I debiti contratti dal condominio

E’ necessario, per un inquadramento corretto della questione, suddividere temporalmente in tre fasi storiche le vicende normative e giurisprudenziali delle obbligazioni in capo al condominio:
-    Periodo anteriore alla sentenza della Suprema Corte sezioni unite del 8 aprile 2008
-    Periodo dall’ 8 aprile 2008 sino al 18 giugno 2013 (entrata in vigore della legge di riforma del condominio)
-    Periodo successivo al 18 giugno 2013
Per quanto attiene al periodo anteriore all’ 8 aprile 2008 la giurisprudenza riteneva l’obbligazione del condominio di natura solidale, ragion per cui il singolo condomino poteva essere chiamato a rispondere dell’intero a prescindere dalla propria quota millesimale e del fatto che avesse provveduto a versare la quota di sua spettanza.
Con la storica sentenza delle Sezioni Unite della Corte di Cassazione (9148 del 8 aprile 2008)viene fissato il principio che la solidarietà può sussistere solo in caso di espressa disposizione di legge, in caso contrario prevale la intrinseca parziarietà dell’obbligazione. Ne conseguiva che il terzo creditore, ottenuta in giudizio la condanna del condominio, poteva procedere nei confronti dei singoli condomini non per l’intera somma dovuta ma solo nei limiti della quota di ciascuno.
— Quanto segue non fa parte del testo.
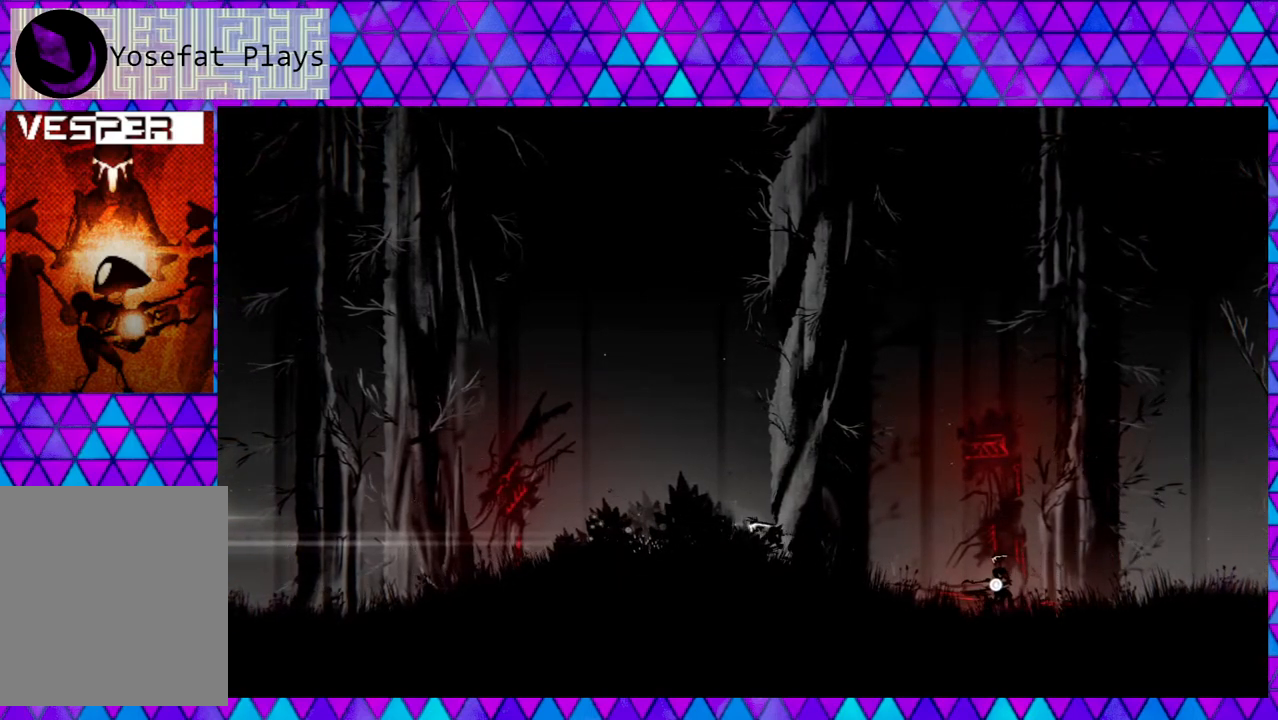
{"buttons": ["X"], "left_stick": "center", "right_stick": "center", "events": []}
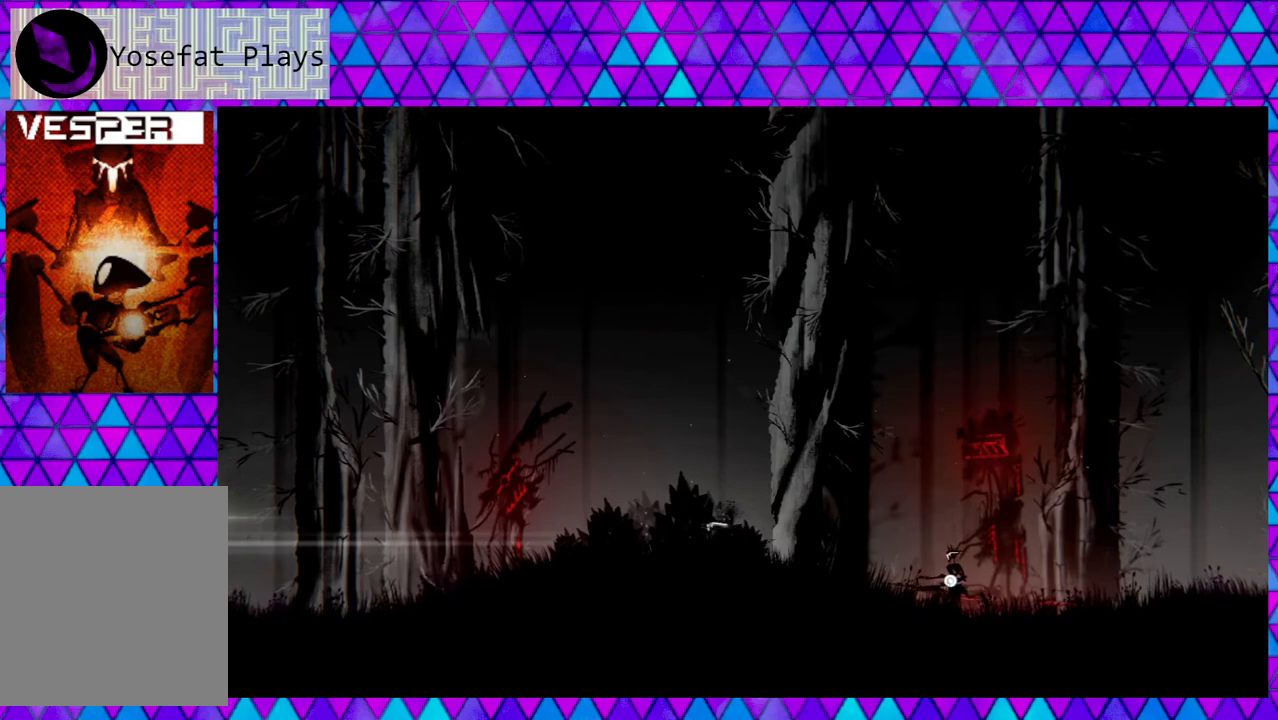
{"buttons": ["X"], "left_stick": "center", "right_stick": "center", "events": []}
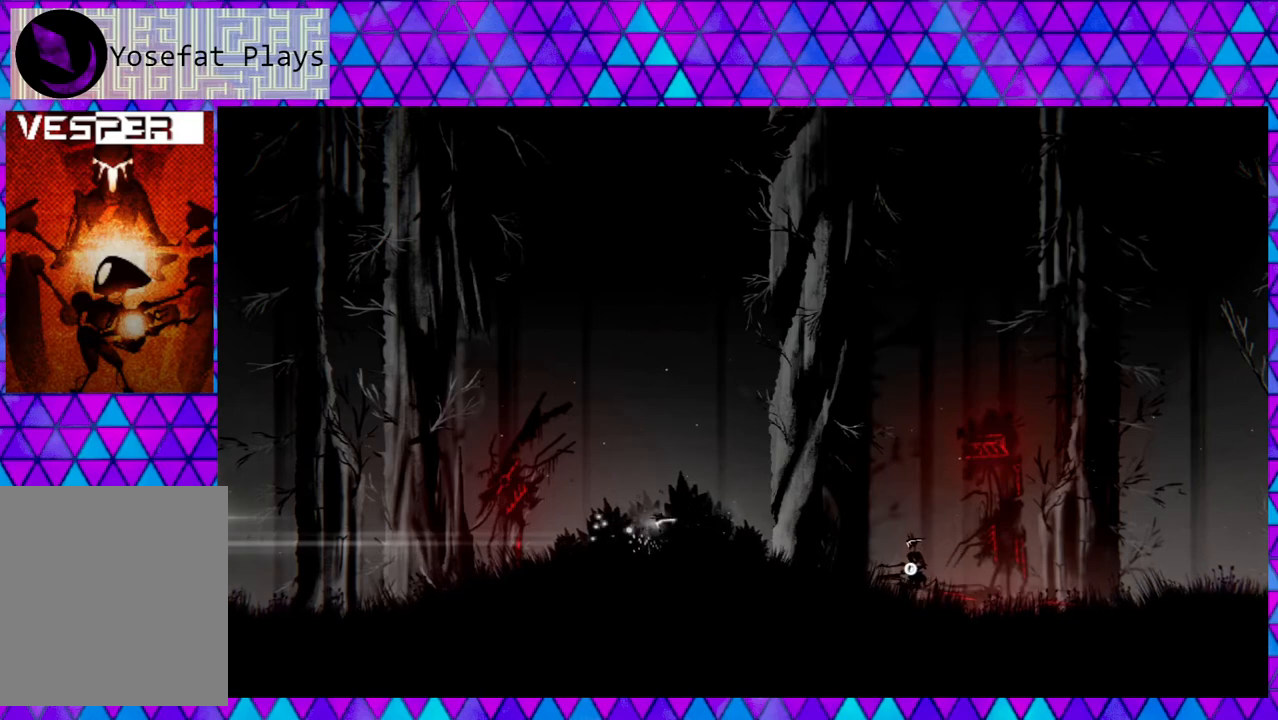
{"buttons": ["X"], "left_stick": "center", "right_stick": "center", "events": []}
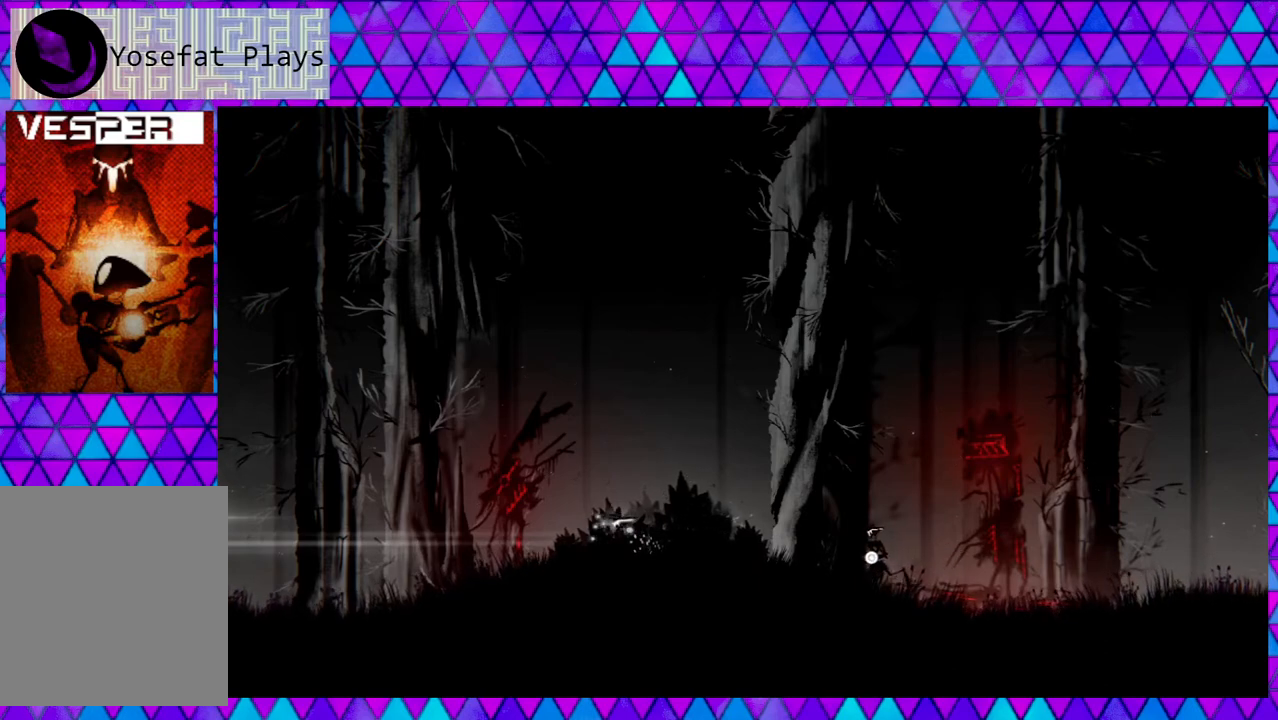
{"buttons": ["X"], "left_stick": "center", "right_stick": "center", "events": []}
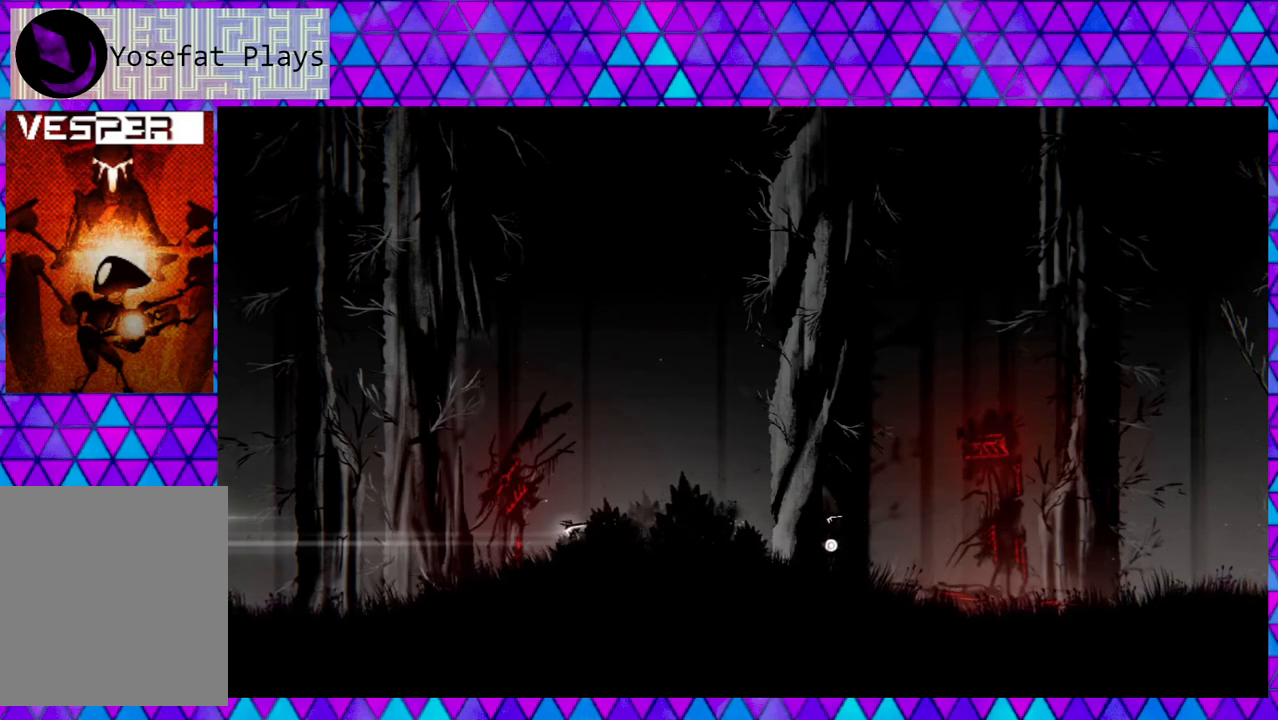
{"buttons": ["X"], "left_stick": "center", "right_stick": "center", "events": []}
La legge di riforma (220/2012 entrata in vigore il 18 giugno 2013) modifica ulteriormente il quadro delle obbligazioni condominiali. Infatti il comma 2 dell’art. 63ddaacc così recita: “I creditori non possono agire nei confronti degli obbligati in regola  con i pagamenti, se non dopo l’escussione degli altri condomini.” Quindi viene introdotta una “scaletta temporale” che il creditore del condominio deve percorrere : una volta ottenuto il titolo esecutivo (decreto ingiuntivo o sentenza di condanna) nei confronti del condominio dovrà chiedere all’amministratore di fornirgli i dati del o dei condomini morosi, cosa che l’amministratore dovrà obbligatoriamente fare perché così impone la legge (art. 63 comma 2 ddaacc) e intraprendere le procedure esecutive (mobiliari ,immobiliari, presso terzi) in danno del condomino moroso. Solo dopo aver svolto infruttuosamente queste azioni potrà aggredire il patrimonio del condomino in regola con i pagamenti. Peraltro, poiché comunque si devono applicare i principi di cui alla sentenza della Suprema Corte del 2008, il condomino in regola risponderà non in modo solidale ma solo limitatamente al valore della propria quota millesimale.
E’ però importante ricordare che il creditore, prima di agire sui singoli condomini, morosi o non morosi che siano, potrà pignorare le somme presenti nel conto corrente condominiale, se capiente, in quanto la giurisprudenza ritiene che, con il conto corrente condominiale, si sia realizzata una , seppure embrionale, autonomia patrimoniale del condominio e che quindi le somme depositate non appartengano più ai singoli condomini ma all’ente condominiale e che come tali, siano aggredibili da parte dei creditori del condominio.

Quando non vale il principio di parziarietà
Il principio di parziarietà non si applica quando la legge espressamente prevede la solidarietà. Sono i casi di responsabilità individuati dall’art. 2055 cc per il quale “Se il fatto dannoso è imputabile a più persone, tutte sono obbligate in solido al risarcimento del danno”.  Quindi se si tratta di un danno per cui il condominio risponde per fatto illecito (art. 2043 cc) o per cose in custodia (art. 2051cc) una volta accertata la responsabilità del condominio e quantificato l’ammontare, potrà essere chiamato a rispondere per l’intero il singolo condomino.